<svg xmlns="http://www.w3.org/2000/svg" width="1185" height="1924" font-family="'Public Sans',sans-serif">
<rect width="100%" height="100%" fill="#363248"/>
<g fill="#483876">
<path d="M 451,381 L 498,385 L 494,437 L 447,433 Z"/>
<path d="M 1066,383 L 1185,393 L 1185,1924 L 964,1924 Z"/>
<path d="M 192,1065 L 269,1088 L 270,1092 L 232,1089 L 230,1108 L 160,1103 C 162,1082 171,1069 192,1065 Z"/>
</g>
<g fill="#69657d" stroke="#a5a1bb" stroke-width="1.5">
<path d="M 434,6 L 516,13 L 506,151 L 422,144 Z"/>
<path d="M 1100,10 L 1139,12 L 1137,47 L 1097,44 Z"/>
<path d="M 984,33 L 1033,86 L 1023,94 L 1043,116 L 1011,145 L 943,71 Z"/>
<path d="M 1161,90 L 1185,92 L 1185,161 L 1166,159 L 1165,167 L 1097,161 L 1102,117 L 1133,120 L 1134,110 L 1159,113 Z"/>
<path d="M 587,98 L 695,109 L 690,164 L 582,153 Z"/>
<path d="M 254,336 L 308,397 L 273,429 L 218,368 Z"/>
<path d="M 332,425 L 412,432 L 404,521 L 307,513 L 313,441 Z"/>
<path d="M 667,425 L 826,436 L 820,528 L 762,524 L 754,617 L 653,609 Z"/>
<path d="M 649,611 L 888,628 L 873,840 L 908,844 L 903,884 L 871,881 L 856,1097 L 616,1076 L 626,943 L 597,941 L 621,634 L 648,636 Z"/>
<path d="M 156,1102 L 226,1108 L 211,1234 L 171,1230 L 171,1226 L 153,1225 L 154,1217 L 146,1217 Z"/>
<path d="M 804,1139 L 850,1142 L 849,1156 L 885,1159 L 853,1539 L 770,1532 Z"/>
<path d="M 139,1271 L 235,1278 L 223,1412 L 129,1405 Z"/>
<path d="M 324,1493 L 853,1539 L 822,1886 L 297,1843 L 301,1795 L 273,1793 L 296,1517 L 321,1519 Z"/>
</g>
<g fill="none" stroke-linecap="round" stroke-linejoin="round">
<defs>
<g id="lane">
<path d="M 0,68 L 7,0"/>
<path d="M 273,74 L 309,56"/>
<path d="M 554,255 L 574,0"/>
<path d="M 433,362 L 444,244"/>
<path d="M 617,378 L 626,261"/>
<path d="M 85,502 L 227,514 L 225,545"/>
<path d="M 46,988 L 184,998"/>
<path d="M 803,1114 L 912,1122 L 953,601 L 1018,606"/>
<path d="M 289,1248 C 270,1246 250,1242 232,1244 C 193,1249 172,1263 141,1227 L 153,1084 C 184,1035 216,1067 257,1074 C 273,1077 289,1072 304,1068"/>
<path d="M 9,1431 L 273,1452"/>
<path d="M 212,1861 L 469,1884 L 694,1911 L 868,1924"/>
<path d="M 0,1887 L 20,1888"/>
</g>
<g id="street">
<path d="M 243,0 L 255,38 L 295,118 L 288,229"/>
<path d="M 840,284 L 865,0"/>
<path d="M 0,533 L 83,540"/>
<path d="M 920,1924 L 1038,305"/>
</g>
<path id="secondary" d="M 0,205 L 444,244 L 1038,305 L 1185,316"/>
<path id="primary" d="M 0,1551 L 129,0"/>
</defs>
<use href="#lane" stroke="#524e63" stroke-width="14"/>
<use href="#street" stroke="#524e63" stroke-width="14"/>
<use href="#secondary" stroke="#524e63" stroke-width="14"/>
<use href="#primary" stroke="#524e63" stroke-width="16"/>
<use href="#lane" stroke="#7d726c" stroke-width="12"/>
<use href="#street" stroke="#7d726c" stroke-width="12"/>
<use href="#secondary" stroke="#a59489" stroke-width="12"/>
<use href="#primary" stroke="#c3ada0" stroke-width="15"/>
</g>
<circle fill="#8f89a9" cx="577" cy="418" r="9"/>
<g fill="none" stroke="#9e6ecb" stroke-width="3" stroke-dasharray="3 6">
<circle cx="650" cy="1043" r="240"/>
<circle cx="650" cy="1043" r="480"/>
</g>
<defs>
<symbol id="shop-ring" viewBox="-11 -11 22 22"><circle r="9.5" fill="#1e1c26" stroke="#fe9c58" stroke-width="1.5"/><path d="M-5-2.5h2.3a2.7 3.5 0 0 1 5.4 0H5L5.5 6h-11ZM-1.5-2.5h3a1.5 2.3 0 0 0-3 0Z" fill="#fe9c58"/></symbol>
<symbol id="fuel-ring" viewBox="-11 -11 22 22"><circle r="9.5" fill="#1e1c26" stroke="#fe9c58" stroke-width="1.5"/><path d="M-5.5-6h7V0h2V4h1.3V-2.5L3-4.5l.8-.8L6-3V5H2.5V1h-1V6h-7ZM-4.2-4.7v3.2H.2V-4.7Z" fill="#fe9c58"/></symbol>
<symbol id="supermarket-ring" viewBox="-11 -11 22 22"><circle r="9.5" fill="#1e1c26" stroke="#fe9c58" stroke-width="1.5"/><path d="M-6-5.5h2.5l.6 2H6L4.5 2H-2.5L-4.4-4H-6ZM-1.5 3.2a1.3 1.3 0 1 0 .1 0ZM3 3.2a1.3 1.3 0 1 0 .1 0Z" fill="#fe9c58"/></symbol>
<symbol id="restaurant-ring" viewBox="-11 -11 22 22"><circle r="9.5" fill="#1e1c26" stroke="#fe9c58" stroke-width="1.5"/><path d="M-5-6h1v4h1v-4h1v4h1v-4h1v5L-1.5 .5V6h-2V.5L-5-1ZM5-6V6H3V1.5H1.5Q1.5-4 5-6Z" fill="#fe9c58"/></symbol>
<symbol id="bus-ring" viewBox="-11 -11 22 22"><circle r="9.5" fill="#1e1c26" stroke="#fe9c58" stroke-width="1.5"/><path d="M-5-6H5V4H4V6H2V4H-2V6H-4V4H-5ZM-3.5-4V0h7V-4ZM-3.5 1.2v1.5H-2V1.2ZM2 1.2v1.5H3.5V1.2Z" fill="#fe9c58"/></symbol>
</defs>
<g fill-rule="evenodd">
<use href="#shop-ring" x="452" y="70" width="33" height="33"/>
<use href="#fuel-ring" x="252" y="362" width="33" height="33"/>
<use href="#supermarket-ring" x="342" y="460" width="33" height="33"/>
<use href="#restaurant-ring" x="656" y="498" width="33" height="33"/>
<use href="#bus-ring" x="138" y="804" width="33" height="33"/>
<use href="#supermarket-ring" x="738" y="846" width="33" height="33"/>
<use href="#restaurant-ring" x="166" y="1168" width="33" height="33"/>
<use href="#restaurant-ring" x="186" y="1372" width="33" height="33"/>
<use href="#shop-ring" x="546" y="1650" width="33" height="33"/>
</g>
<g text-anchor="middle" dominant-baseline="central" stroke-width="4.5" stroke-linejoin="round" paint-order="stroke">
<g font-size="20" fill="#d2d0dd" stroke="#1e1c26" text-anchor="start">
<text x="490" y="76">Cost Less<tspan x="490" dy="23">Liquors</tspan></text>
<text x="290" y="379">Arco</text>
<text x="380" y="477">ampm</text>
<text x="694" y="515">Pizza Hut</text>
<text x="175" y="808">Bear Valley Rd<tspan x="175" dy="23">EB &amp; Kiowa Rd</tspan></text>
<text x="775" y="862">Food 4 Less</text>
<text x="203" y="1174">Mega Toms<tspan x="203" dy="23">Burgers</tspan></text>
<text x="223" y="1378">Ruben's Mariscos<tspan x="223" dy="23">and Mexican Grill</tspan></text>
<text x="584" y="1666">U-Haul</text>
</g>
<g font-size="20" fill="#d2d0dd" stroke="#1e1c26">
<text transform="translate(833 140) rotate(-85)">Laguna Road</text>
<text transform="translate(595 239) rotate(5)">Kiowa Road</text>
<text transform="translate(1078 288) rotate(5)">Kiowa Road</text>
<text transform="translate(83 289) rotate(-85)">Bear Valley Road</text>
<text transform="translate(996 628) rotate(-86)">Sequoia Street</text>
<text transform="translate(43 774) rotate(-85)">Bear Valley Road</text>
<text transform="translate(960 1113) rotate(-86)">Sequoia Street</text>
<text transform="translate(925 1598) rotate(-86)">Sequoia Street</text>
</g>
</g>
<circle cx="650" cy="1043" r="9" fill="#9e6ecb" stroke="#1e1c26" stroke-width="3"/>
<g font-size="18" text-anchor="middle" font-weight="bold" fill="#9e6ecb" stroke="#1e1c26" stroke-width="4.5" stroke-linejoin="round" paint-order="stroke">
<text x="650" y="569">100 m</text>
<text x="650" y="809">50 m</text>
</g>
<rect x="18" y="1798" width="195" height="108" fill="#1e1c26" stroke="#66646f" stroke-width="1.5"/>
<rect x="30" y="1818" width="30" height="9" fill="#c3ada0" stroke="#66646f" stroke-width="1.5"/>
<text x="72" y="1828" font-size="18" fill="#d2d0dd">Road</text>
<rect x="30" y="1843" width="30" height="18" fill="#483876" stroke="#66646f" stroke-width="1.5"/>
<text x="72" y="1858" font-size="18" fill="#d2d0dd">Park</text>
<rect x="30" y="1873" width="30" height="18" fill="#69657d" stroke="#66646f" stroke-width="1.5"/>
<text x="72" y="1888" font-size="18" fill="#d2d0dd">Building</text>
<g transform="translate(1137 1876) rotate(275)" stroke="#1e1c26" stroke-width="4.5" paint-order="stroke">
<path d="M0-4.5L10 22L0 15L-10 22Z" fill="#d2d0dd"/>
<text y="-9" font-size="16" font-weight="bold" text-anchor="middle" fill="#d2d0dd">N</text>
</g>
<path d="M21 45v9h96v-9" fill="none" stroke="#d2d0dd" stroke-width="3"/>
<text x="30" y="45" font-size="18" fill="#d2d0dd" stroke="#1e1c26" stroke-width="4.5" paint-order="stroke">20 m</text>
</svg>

________

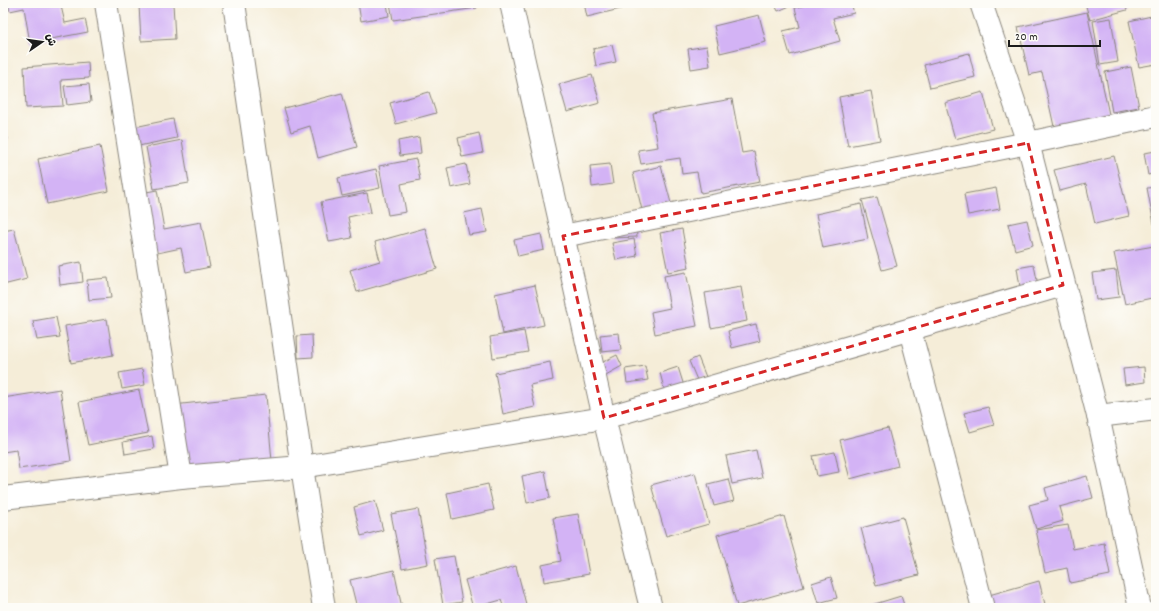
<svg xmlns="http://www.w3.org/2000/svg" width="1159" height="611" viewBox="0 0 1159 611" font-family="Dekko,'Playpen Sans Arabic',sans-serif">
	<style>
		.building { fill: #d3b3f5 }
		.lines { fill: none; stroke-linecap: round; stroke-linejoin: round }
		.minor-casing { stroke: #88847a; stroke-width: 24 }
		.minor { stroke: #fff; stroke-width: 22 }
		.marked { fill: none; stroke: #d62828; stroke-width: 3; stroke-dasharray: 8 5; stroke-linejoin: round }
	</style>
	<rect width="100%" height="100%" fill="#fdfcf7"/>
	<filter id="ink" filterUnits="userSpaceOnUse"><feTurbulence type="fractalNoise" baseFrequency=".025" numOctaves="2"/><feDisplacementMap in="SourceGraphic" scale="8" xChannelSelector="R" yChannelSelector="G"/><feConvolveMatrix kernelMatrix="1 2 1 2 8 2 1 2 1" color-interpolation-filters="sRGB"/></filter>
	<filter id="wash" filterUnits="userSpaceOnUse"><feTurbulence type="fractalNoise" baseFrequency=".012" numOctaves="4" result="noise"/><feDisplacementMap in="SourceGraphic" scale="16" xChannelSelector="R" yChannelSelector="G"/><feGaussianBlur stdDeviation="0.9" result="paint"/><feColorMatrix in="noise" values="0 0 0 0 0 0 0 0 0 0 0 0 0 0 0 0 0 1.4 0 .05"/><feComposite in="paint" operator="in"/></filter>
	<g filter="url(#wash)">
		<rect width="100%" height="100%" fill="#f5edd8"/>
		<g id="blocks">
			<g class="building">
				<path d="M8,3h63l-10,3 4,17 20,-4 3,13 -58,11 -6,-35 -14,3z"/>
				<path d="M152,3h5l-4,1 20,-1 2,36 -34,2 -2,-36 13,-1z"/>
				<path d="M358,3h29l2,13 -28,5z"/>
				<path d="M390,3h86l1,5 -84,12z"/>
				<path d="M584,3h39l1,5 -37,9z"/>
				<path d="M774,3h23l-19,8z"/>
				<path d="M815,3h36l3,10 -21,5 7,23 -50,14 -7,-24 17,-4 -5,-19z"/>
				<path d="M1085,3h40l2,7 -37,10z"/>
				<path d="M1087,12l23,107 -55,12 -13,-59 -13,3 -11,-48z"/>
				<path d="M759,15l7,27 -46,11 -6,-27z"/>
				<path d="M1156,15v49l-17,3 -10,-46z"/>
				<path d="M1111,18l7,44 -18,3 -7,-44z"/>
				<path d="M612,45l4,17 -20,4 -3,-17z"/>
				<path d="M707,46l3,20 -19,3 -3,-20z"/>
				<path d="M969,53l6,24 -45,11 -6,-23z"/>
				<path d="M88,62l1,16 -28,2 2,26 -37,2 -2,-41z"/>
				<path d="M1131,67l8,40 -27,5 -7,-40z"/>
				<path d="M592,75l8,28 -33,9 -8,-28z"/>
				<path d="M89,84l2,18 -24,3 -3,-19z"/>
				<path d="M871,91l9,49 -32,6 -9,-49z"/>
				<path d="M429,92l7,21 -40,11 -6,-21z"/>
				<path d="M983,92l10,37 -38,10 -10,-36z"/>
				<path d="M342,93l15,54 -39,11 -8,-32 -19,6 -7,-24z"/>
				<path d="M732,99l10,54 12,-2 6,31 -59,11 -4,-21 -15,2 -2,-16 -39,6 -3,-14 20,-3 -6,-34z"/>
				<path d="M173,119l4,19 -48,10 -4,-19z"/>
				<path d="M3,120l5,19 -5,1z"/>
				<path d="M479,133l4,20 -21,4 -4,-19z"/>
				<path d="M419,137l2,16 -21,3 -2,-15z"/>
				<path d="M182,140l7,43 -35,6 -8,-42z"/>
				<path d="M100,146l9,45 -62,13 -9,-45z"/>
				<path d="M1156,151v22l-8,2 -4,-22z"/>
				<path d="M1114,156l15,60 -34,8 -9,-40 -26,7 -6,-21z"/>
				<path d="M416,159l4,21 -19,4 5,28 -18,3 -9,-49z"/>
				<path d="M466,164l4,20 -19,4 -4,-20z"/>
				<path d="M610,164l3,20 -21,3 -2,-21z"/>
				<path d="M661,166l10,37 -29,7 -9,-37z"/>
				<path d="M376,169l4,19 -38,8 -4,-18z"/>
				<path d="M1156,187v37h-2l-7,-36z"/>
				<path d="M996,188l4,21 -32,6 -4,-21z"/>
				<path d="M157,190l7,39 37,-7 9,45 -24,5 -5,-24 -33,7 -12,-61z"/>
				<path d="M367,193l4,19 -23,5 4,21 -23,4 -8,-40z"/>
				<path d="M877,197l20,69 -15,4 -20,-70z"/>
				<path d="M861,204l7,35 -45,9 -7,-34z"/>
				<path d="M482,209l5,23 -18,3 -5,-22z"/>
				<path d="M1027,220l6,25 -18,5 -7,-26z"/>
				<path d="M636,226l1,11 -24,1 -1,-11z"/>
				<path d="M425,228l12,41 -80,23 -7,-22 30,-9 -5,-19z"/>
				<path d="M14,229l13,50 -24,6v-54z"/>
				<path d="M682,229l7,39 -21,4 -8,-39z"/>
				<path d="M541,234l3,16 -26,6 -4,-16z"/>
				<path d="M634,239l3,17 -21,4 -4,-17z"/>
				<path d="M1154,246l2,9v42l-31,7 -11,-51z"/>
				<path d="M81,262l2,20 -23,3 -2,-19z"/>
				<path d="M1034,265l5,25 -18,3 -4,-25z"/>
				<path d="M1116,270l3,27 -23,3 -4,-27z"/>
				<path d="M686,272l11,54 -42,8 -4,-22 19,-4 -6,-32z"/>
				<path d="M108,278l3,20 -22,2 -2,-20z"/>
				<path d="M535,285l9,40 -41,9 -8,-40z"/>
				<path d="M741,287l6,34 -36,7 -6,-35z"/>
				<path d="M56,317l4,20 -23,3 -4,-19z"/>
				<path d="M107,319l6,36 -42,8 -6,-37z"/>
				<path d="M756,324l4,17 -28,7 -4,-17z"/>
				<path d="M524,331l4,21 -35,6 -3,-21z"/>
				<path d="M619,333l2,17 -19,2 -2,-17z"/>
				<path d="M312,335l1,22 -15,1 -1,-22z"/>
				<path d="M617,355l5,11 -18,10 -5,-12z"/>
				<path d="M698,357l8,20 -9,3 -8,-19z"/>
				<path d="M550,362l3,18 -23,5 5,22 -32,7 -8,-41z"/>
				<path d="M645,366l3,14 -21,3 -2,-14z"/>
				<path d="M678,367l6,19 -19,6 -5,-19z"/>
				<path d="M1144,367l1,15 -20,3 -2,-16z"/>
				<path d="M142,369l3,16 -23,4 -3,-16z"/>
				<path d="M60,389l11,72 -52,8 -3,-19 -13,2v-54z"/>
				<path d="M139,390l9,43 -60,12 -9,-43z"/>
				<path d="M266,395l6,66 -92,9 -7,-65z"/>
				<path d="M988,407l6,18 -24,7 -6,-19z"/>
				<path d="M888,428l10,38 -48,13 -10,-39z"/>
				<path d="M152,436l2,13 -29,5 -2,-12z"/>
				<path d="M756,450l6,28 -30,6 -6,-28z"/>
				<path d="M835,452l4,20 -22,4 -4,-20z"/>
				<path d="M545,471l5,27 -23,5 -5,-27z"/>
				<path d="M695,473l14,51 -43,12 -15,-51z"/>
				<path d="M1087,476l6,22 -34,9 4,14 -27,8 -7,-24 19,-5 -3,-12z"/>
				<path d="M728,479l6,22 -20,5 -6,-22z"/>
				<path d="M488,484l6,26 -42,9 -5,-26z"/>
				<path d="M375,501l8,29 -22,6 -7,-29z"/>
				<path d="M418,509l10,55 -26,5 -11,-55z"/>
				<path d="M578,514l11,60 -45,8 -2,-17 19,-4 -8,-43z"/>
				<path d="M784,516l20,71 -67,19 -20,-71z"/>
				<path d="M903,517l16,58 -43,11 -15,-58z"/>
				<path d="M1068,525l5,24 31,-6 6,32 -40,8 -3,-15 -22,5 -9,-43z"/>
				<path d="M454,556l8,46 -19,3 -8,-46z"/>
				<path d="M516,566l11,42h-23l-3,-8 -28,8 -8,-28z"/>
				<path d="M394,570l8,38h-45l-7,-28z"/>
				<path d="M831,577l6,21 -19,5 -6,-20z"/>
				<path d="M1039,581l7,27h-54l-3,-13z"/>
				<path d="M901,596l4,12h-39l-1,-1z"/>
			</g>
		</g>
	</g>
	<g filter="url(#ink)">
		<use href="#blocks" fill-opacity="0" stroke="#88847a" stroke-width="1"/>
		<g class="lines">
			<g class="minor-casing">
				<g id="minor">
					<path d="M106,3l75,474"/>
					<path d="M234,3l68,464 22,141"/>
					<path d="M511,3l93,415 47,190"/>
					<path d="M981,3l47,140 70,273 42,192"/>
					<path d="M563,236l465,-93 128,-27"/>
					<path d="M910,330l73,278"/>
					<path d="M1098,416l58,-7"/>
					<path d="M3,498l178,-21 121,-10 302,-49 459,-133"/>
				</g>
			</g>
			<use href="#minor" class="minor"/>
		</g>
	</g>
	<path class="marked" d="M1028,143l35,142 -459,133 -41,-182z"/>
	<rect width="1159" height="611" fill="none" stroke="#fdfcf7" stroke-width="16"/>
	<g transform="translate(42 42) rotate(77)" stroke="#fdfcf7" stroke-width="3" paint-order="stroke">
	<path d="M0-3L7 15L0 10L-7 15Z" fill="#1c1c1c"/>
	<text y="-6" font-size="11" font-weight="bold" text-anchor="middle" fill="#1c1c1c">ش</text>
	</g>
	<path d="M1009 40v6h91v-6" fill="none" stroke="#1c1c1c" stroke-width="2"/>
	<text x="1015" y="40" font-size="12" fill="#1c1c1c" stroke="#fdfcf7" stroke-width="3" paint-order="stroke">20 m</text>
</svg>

________

→ **WHAT IS EXPECTED**: Using the material above, report each line where "linecap" occurs.

→ **PROBLEM SOLUTION**:
<g fill="none" stroke-linecap="round" stroke-linejoin="round">
		.lines { fill: none; stroke-linecap: round; stroke-linejoin: round }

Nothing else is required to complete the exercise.